::: Dataset content :::

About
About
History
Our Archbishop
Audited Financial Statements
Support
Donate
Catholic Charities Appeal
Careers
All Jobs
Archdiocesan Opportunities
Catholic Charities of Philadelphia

:::

Exercise requirements: Retype the records above exactly, so that no line differs from its source.

Completed task:
About
About
History
Our Archbishop
Audited Financial Statements
Support
Donate
Catholic Charities Appeal
Careers
All Jobs
Archdiocesan Opportunities
Catholic Charities of Philadelphia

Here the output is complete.